Repeat exactly the line with "206 292 65.56" and each line after it to the end of the data below; pictures stay out.
--
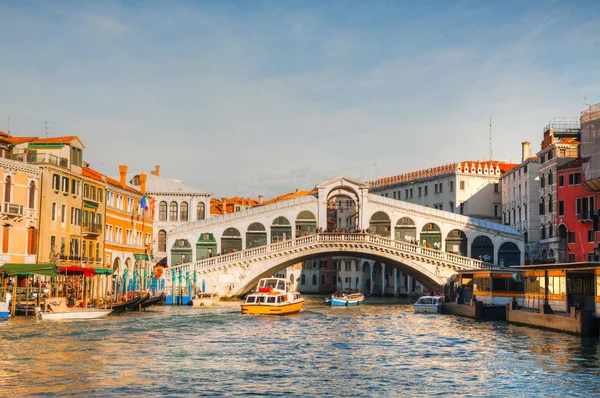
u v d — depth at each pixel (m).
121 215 66.56
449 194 89.25
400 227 72.69
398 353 32.31
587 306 41.25
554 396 23.66
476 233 72.06
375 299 86.75
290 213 72.50
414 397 23.41
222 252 72.19
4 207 46.78
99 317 46.59
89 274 48.81
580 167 62.19
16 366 27.38
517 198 78.50
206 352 31.89
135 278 61.03
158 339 35.91
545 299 43.94
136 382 24.98
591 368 28.36
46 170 51.00
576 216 62.38
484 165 88.94
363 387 24.72
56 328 39.09
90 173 60.56
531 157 74.38
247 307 51.81
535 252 71.75
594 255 59.97
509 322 47.62
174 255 72.19
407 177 99.88
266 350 32.78
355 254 69.88
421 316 54.09
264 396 23.27
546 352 32.56
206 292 65.56
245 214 72.38
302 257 68.75
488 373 27.34
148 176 88.25
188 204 86.75
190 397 23.00
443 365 29.08
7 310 42.22
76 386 24.16
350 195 73.75
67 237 54.25
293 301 54.88
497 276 54.84
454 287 63.53
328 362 29.64
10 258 47.66
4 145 51.56
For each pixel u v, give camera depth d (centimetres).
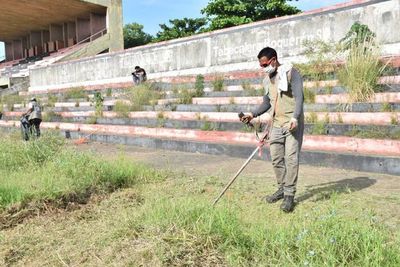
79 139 1252
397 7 1022
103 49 3181
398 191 512
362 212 416
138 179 624
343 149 723
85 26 3575
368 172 639
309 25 1216
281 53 1297
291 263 294
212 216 363
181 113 1159
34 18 3588
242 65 1427
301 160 729
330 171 656
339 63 974
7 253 367
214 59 1530
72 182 552
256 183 589
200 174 679
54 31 3844
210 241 329
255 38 1378
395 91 810
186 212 374
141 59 1861
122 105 1366
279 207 467
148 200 508
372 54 882
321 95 900
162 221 368
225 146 873
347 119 795
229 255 314
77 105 1677
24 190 508
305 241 312
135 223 379
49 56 3441
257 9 2725
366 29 1045
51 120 1612
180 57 1673
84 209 486
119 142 1174
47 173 595
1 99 2252
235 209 437
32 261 355
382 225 369
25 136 1179
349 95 838
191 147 952
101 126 1329
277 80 464
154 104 1317
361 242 306
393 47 1029
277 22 1305
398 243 316
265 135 498
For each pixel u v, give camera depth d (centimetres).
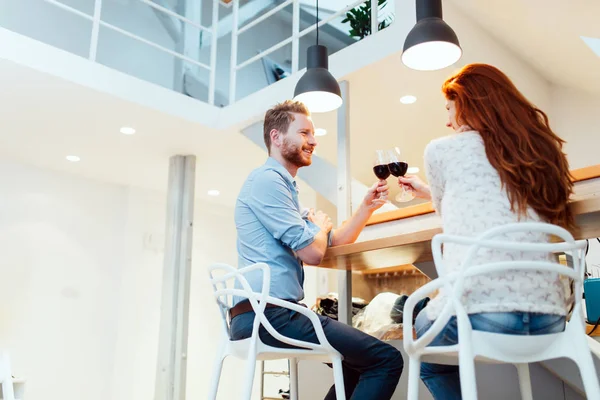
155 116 429
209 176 563
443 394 159
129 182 573
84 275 529
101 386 519
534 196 125
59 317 504
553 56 379
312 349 157
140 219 579
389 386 153
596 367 187
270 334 157
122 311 542
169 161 514
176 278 480
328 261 217
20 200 504
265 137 198
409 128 452
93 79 391
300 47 560
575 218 147
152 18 514
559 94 445
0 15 422
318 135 461
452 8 344
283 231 167
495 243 114
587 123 426
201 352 596
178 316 471
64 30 459
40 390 482
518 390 212
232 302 172
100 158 510
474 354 116
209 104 458
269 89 425
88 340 519
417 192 195
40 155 500
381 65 349
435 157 136
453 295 116
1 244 484
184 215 494
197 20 542
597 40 324
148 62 502
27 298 488
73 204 537
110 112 422
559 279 125
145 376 547
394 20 344
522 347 118
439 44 258
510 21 348
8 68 361
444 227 132
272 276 166
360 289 516
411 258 212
--
● EXERCISE ANSWER:
206 292 65.56
245 214 72.38
302 257 68.75
488 373 27.34
148 176 88.25
188 204 86.75
190 397 23.00
443 365 29.08
7 310 42.22
76 386 24.16
350 195 73.75
67 237 54.25
293 301 54.88
497 276 54.84
454 287 63.53
328 362 29.64
10 258 47.66
4 145 51.56
For each pixel u v, give camera depth d (centimetres).
79 139 1252
397 7 1022
103 49 3181
398 191 512
362 212 416
138 179 624
343 149 723
85 26 3575
368 172 639
309 25 1216
281 53 1297
291 263 294
212 216 363
181 113 1159
34 18 3588
242 65 1427
301 160 729
330 171 656
339 63 974
7 253 367
214 59 1530
72 182 552
256 183 589
200 174 679
54 31 3844
210 241 329
255 38 1378
395 91 810
186 212 374
141 59 1861
122 105 1366
279 207 467
148 200 508
372 54 882
321 95 900
162 221 368
225 146 873
347 119 795
229 255 314
77 105 1677
24 190 508
305 241 312
135 223 379
49 56 3441
257 9 2725
366 29 1045
51 120 1612
180 57 1673
84 209 486
119 142 1174
47 173 595
1 99 2252
235 209 437
32 261 355
382 225 369
25 136 1179
349 95 838
191 147 952
101 126 1329
277 80 464
154 104 1317
361 242 306
393 47 1029
277 22 1305
398 243 316
265 135 498
For each pixel u v, give camera depth d (centimetres).
155 116 429
209 176 563
443 394 159
129 182 573
84 275 529
101 386 519
534 196 125
59 317 504
553 56 379
312 349 157
140 219 579
389 386 153
596 367 187
270 334 157
122 311 542
169 161 514
176 278 480
328 261 217
20 200 504
265 137 198
409 128 452
93 79 391
300 47 560
575 218 147
152 18 514
559 94 445
0 15 422
318 135 461
452 8 344
283 231 167
495 243 114
587 123 426
201 352 596
178 316 471
64 30 459
40 390 482
518 390 212
232 302 172
100 158 510
474 354 116
209 104 458
269 89 425
88 340 519
417 192 195
40 155 500
381 65 349
435 157 136
453 295 116
1 244 484
184 215 494
197 20 542
597 40 324
148 62 502
27 298 488
73 204 537
110 112 422
559 279 125
145 376 547
394 20 344
522 347 118
439 44 258
510 21 348
8 68 361
444 227 132
272 276 166
360 289 516
411 258 212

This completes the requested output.